In just one year the market grew by 29 per cent as the appeal of equity release among older homeowners over the age of 55 grew.
Last year saw 21,336 new customers – the most recorded since 2008 – and a 13 per cent increase from 2013. Customer numbers have now grown for four consecutive years.
The average amount an equity release borrower took out in 2014 was £64,787, another record and a 14 per cent rise from the year before. This exceeds the previous record of £60,504 in 1998 by 7 per cent.
Products
Two-thirds of new equity release customers (66 per cent) chose drawdown products in 2014, in contrast to just 25 per cent of customers in 2006. These products allow retirees to take smaller sums as and when required, often allowing more of their housing wealth to be preserved.
Lump sum products, where borrowers draw down one sum of money, now account for 34 per cent of new plans while home reversion account for less than 1 per cent. Home reversion is where the provider buys all or part of your property but you can live there for the rest of your life.
Comment
Nigel Waterson, chairman of the Equity Release Council commented: “Many retirees have more wealth tied up in property than anywhere else, so it is only logical that this forms part of their plan to enjoy a comfortable retirement.
“The new pension freedoms won’t change the fact that many people do not have enough savings for later life. There is a danger that people’s pension pots will be ‘here today, gone tomorrow’ – but housing wealth is the one constant that many in this generation can rely on for support.
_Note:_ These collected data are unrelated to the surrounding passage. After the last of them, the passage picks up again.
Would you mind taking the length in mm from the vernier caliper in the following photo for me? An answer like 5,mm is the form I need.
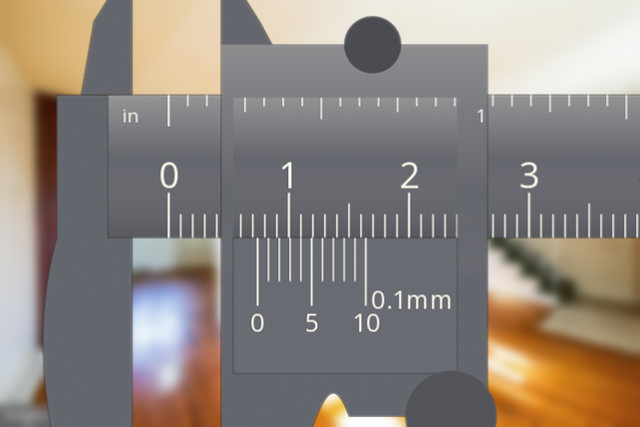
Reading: 7.4,mm
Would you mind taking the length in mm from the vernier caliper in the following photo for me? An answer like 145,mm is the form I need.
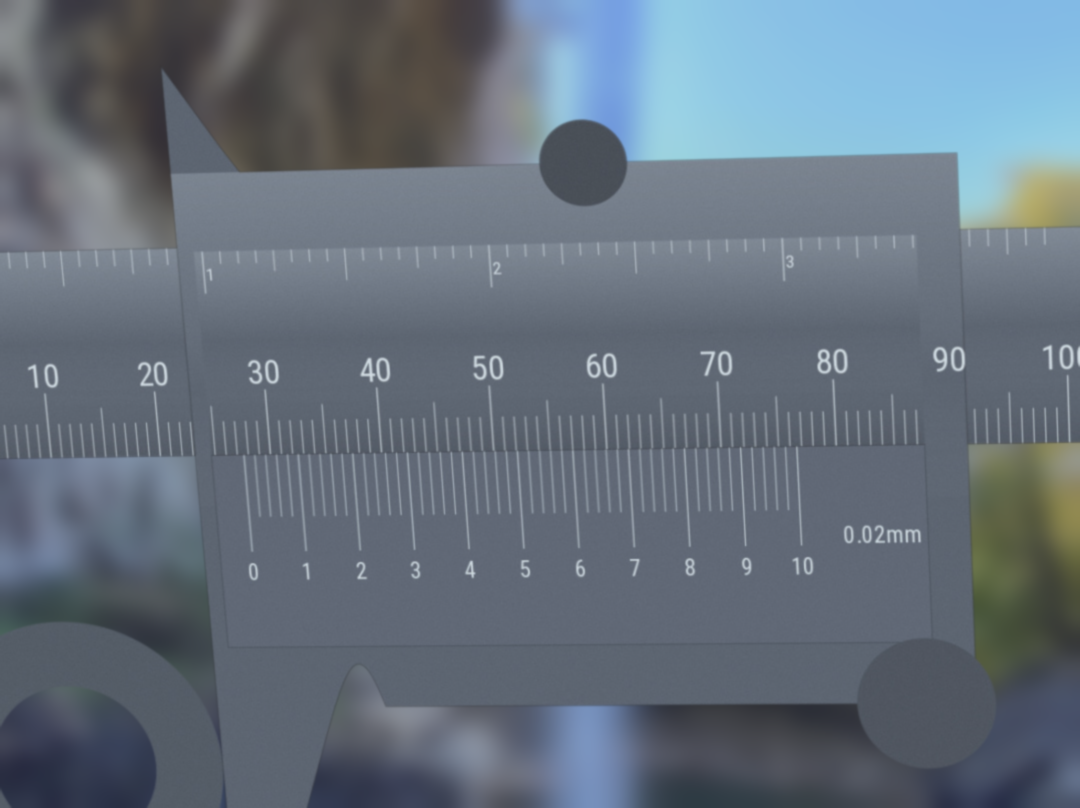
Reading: 27.6,mm
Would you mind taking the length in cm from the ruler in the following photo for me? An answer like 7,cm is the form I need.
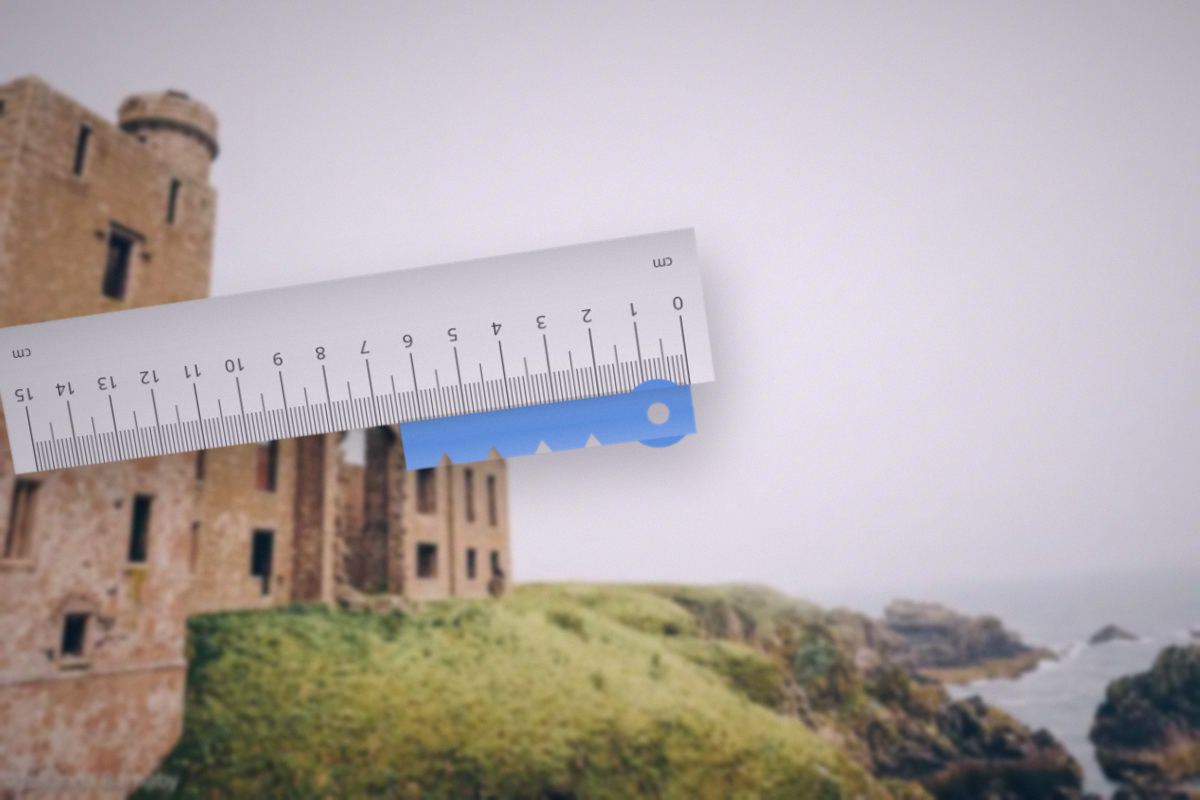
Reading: 6.5,cm
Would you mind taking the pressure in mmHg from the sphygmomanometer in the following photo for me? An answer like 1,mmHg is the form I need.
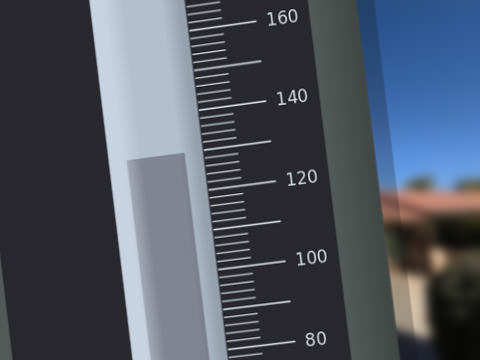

Geoff Charles, CEO of equity release adviser firm Bower Retirement Services, said: “Gone are the days when equity release was perceived as the black sheep of retirement finance. Now, this growing sector is becoming far more mainstream – as customers learn the benefits of releasing some of their housing wealth.”
Alice Watson, marketing manager, Stonehaven, commented: “The average retiree is sitting on housing equity of around £200,000, so it’s no surprise that using a lifetime mortgage is fast becoming an important part of retirement planning.
“Inflated property prices and low interest rates mean that older homeowners find themselves asset rich but cash poor and are starting to realise the benefits and freedom of unlocking the capital in their homes.”